Banner Art Gallery roundtable hosted at MFA ‘City Talks’ draws standing room only crowd
The [Virtual] Art Gallery roundtable hosted by the Bay State Banner and the Museum of Fine Arts on Feb. 29, drew a crowd to hear Black artists speak about their work and lives. BANNER PHOTO

Sponsored by the City of Boston | Mayor Michelle Wu

 

Last Thursday evening, 130 enthusiastic supporters of Black art gathered at the Museum of Fine Arts Boston’s William I. Koch Gallery to attend a [Virtual] Art Gallery roundtable, themed “The City Talks: Black Art in Colonial Spaces.”

The roundtable, presented by the Museum of Fine Arts Boston and the Bay State Banner, featured six of New England’s leading Black visual artists who have been spotlighted in the Banner’s [Virtual] Art Gallery series: Robert Freeman, Ekua Holmes, Paul Goodnight, Shea Justice, James Perry and Robert Stull.

(from left) L’Merchie Frazier, Paul Goodnight, Rob Stull, Ekua Holmes, Shea Justice, James Perry, Robert Freeman, Ron Mitchell. BANNER PHOTO

Ron Mitchell, editor and publisher of the Banner, and L’Merchie Frazier, mixed-media artist and executive director of Creative/Strategic Planning for SPOKE Arts, moderated the Feb. 29 event.

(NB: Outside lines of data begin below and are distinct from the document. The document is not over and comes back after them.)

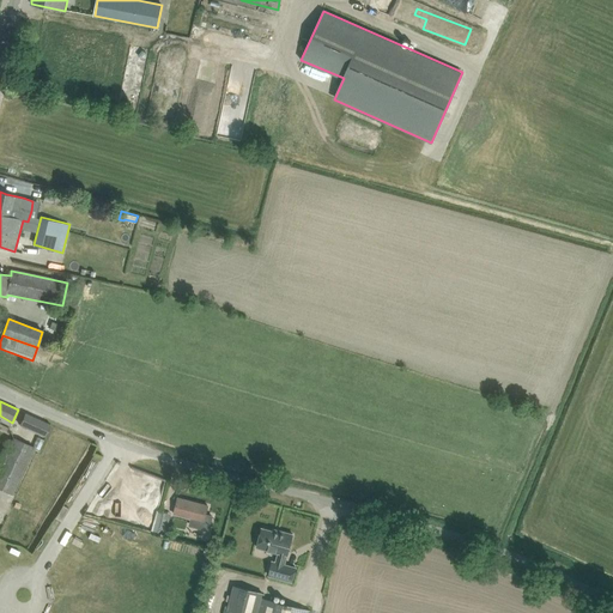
[(46,437),(50,425),(25,413),(19,425),(46,437)]
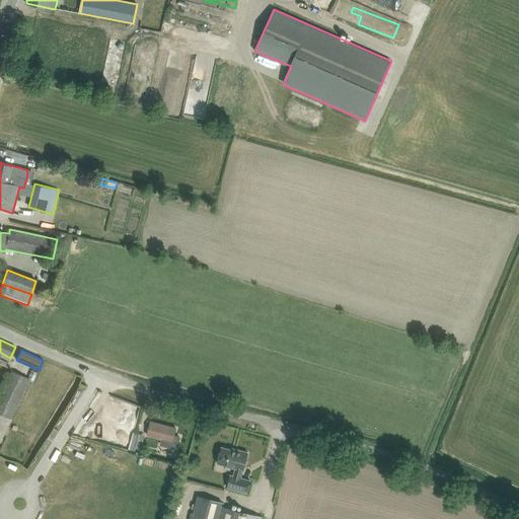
[(11,371),(0,394),(0,414),(10,419),(28,379),(11,371)]
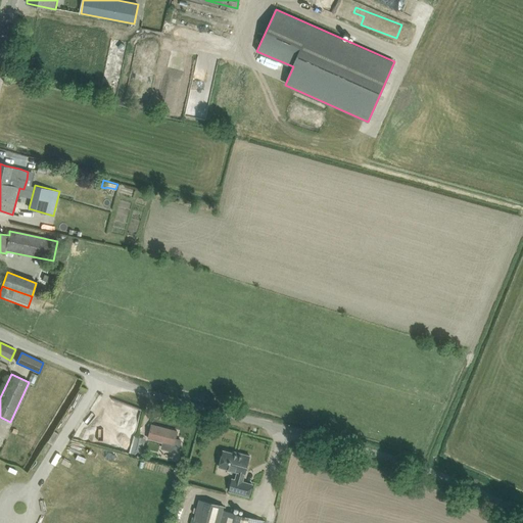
[(152,425),(150,434),(149,439),(162,442),(162,444),(161,449),(179,454),(182,440),(175,438),(177,431),(152,425)]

“African American art is the pure joy of our people,” said Mitchell in his opening remarks. “It lifts us up. It keeps us going. It empowers us as a people.” He thanked the featured artists for their creations.

Frazier asked the artists why Black artists are so underrepresented in the Western art canon.

“Connections” by Robert Freeman

Freeman spoke first. The figurative painter said that for a year back in the early 1980s he found most Newbury Street art galleries unwelcoming spaces for African Americans.

“My wife would drive the U-Haul van. I would take these giant paintings out and into the galleries, and every single gallery each time would say no,” said Freeman. “So I took the show to an alternate gallery called the Chapel Gallery in Newton.”

When the Chapel Gallery exhibited Freeman’s “Black Tie” — a painting intended to represent the discomfort we all might feel coming into circumstances that are rather new to us — the arts editor for the Globe Magazine saw it and placed it on the front page of the arts review. The next day, every gallery on Newbury Street asked to exhibit Freeman’s art. But he said no. 

The Chapel Gallery sold “Black Tie” to the Newell and Kate Flather family. The Flathers donated it to the Museum of Fine Arts, and the museum recently loaned the painting to Governor Maura Healey to hang in the State House, said Freeman.

“Sufficient Grace – Ms. Ivy Beckles,” collage on canvas, 2010. PHOTO: COURTESY OF EKUA HOLMES

“It was really the alternative gallery that made the difference,” he said. “I would press all young artists to do what I did. Certainly, go to the galleries you want to represent you, but also go to the alternative galleries.” 

Holmes, a mixed-media collage artist, said, “In 1968, Martin Luther King Jr. was assassinated, and the streets of Boston lit up. 1968 was also the beginning of the Black arts mural movement here in Boston. So, you had Gary Rickson and Dana Chandler not asking for walls, but claiming walls, to express the voice of the people, which was not being heard downtown. That was a revolutionary act.”

The murals Rickson and Chandler painted inspired her and other young Black people to become artists.

“It left a deep impression on many young minds,” Holmes said. “I think Paul [Goodnight], myself and other artists who I’ve heard, have said, ‘I saw those murals and I knew I wanted to be an artist.’ So, art does have a tremendous impact on young people. It is incredibly powerful.”

Holmes said she’s grateful that her third-grade teacher said to her mother, “Hey, I think your daughter could be an artist.”

“[Our parents] wanted doctors, lawyers — even secretaries and nurses — but not artists,” Holmes said. “Weren’t [artists] all crazy? Would they ever leave home? Would they ever make money?”

Goodnight said he started drawing and painting as a way of communicating.

“No Knee Grows Hair” by Paul Goodnight PHOTO: COURTESY OF THE ARTIST

“I came back from Vietnam and had a major speech impediment. I saw this mural that Gary Rickson did. It’s called ‘Africa is the Beginning,’” said Goodnight. “Coming back from Vietnam, I then turned to heroin because I had to cope. I would stand and look at that mural for hours, because that was what I wanted to do.”

He continued, “There was a group of folks we called the Black Artists Union. Napoleon Jones-Henderson came to us and said, we are going to go to the National Conference of Artists. Napoleon introduced us to a group of artists who I had never seen before. I never knew the power of artwork, the image.”

Muralist John Biggers mentored him, Goodnight said. “He would say things that solidly made me feel as though what I was doing was valuable. He would say, ‘Your job is what you get paid for, but your calling is what you’re made for.’ That sealed it.”

Goodnight attributed having “many more good days than I’ve had bad” to art.

Frazier also asked the artists, “What does it mean to have your art in these traditional spaces?”

BANNER PHOTO

Times have really changed, Freeman replied. “Fast enough? No,” he added, “but they have changed, and they are changing.”

“I see that there are efforts of repair,” said Holmes. “I had a show here [at the MFA]. As a little girl who used to come to Saturday classes here with my mom, I never dreamt that [would occur].”

“I feel good about having my art anywhere,” said Goodnight. “We need to have more people who have been advocates of art so we can keep this thing going, and I really would love to see an institution for visual artists in Roxbury, Dorchester or Mattapan.”